-- Exercise --
Copy each line of the entries that includes the word "above".

-- Data for processing --
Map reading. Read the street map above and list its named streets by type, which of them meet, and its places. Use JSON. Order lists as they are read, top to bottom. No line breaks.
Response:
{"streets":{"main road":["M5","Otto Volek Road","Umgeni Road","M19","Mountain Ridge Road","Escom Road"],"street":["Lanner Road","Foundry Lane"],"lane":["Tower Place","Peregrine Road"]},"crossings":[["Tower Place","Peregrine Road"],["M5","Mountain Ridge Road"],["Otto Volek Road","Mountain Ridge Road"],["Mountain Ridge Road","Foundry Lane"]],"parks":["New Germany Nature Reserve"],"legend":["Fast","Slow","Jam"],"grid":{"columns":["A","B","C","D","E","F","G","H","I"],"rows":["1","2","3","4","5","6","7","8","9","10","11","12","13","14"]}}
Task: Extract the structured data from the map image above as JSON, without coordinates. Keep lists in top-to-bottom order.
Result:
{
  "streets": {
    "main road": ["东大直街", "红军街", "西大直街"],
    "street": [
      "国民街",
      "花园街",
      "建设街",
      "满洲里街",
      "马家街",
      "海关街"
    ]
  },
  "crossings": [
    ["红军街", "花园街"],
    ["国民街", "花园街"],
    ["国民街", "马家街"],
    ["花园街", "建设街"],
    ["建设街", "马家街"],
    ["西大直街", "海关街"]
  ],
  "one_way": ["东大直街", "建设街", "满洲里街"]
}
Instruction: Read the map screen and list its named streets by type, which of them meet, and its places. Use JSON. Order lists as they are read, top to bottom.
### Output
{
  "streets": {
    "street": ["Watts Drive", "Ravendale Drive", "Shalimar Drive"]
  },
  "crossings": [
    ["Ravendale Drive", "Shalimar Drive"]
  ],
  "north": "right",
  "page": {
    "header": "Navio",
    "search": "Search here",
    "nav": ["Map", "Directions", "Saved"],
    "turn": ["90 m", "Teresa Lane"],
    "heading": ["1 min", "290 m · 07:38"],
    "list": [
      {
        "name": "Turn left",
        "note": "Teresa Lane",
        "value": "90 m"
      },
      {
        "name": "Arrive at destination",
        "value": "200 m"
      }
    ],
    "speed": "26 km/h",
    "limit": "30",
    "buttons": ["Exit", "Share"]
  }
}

-- Answer for this exercise --
Map reading. Read the street map above and list its named streets by type, which of them meet, and its places. Use JSON. Order lists as they are read, top to bottom. No line breaks.
Task: Extract the structured data from the map image above as JSON, without coordinates. Keep lists in top-to-bottom order.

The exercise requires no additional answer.